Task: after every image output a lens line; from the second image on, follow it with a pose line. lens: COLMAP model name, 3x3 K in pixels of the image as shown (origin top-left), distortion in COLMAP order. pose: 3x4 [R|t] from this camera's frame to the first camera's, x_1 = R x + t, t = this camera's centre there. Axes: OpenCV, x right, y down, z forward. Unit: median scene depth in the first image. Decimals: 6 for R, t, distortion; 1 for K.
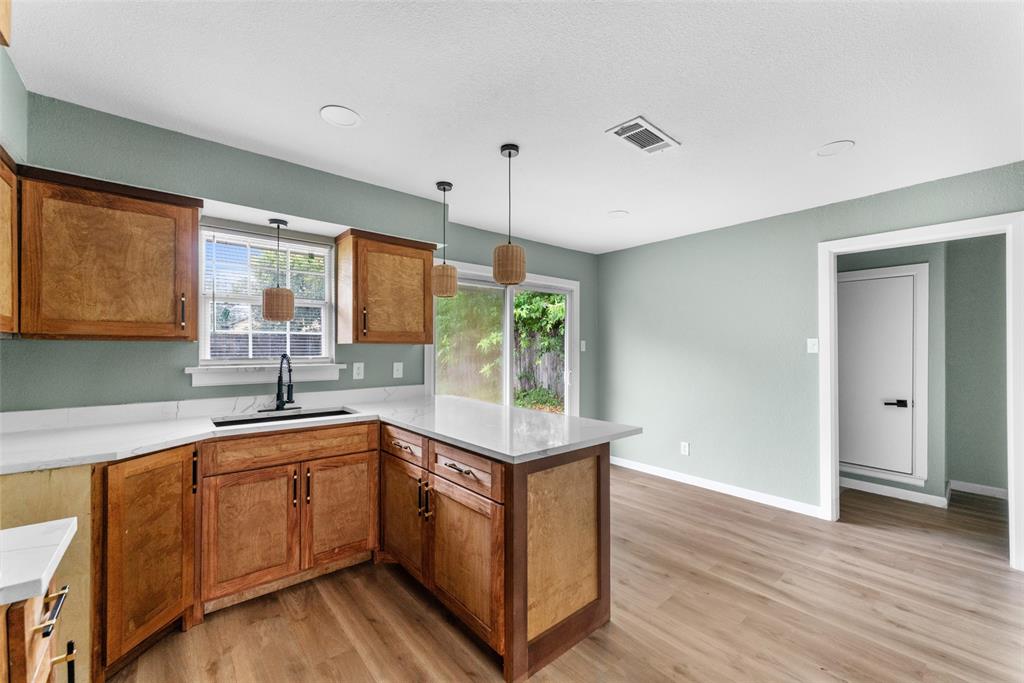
lens RADIAL K [[411.7, 0, 510.4], [0, 411.7, 345.1], [0, 0, 1]] dist [-0.000521, 0.000000]
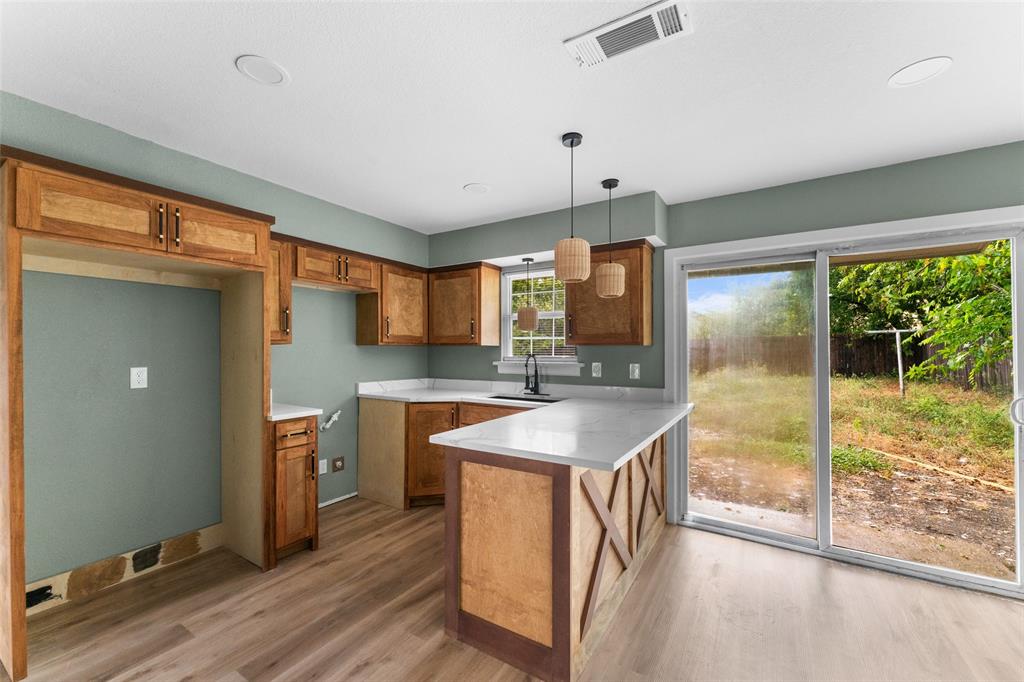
lens RADIAL K [[413.8, 0, 502.5], [0, 413.8, 345.8], [0, 0, 1]] dist [0.001417, 0.000093]
pose [[0.292101, -0.010616, -0.956329, 0.752578], [0.008228, 0.999929, -0.008587, 0.005796], [0.956352, -0.005360, 0.292168, 0.501756]]
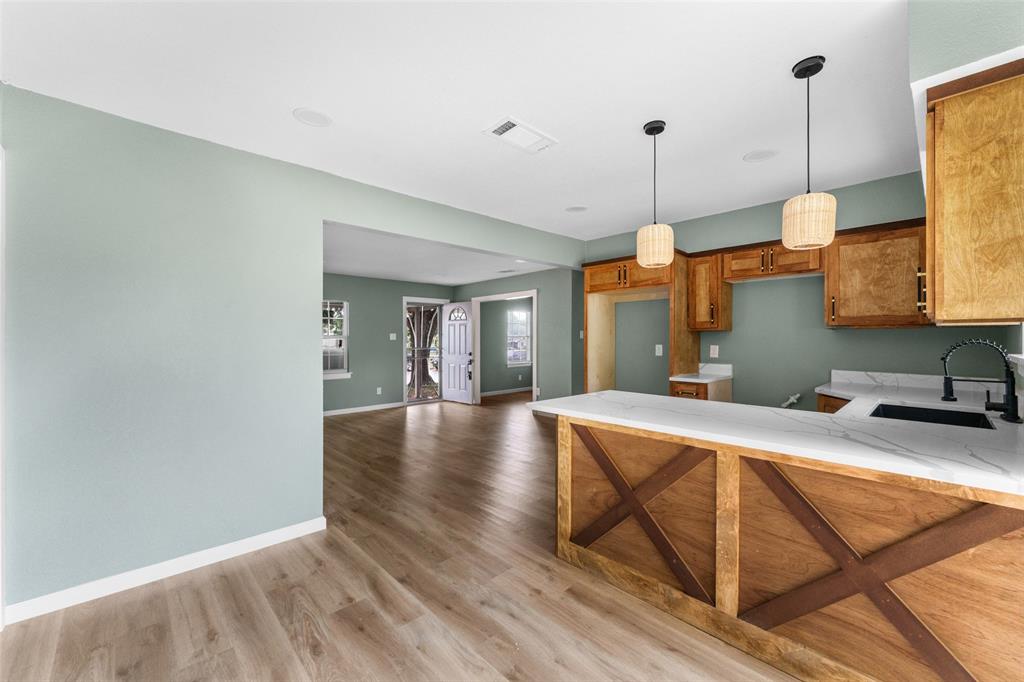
lens RADIAL K [[408.0, 0, 512.0], [0, 408.0, 341.0], [0, 0, 1]] dist [0.001654, 0.000115]
pose [[-0.998134, 0.001259, -0.061053, 0.343858], [0.001337, 0.999998, -0.001243, 0.025530], [0.061052, -0.001323, -0.998134, 1.702122]]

AIM OF THE TASK
Rewrite the data above, changing "top-left" to "upper-left" and keeping everything else the same. Omit the pictures.

SOLVED EXERCISE
Task: after every image output a lens line; from the second image on, follow it with a pose line. lens: COLMAP model name, 3x3 K in pixels of the image as shown (origin upper-left), distortion in COLMAP order. pose: 3x4 [R|t] from this camera's frame to the first camera's, x_1 = R x + t, t = this camera's centre there. Axes: OpenCV, x right, y down, z forward. Unit: median scene depth in the first image. Decimals: 6 for R, t, distortion; 1 for K.
lens RADIAL K [[411.7, 0, 510.4], [0, 411.7, 345.1], [0, 0, 1]] dist [-0.000521, 0.000000]
lens RADIAL K [[413.8, 0, 502.5], [0, 413.8, 345.8], [0, 0, 1]] dist [0.001417, 0.000093]
pose [[0.292101, -0.010616, -0.956329, 0.752578], [0.008228, 0.999929, -0.008587, 0.005796], [0.956352, -0.005360, 0.292168, 0.501756]]
lens RADIAL K [[408.0, 0, 512.0], [0, 408.0, 341.0], [0, 0, 1]] dist [0.001654, 0.000115]
pose [[-0.998134, 0.001259, -0.061053, 0.343858], [0.001337, 0.999998, -0.001243, 0.025530], [0.061052, -0.001323, -0.998134, 1.702122]]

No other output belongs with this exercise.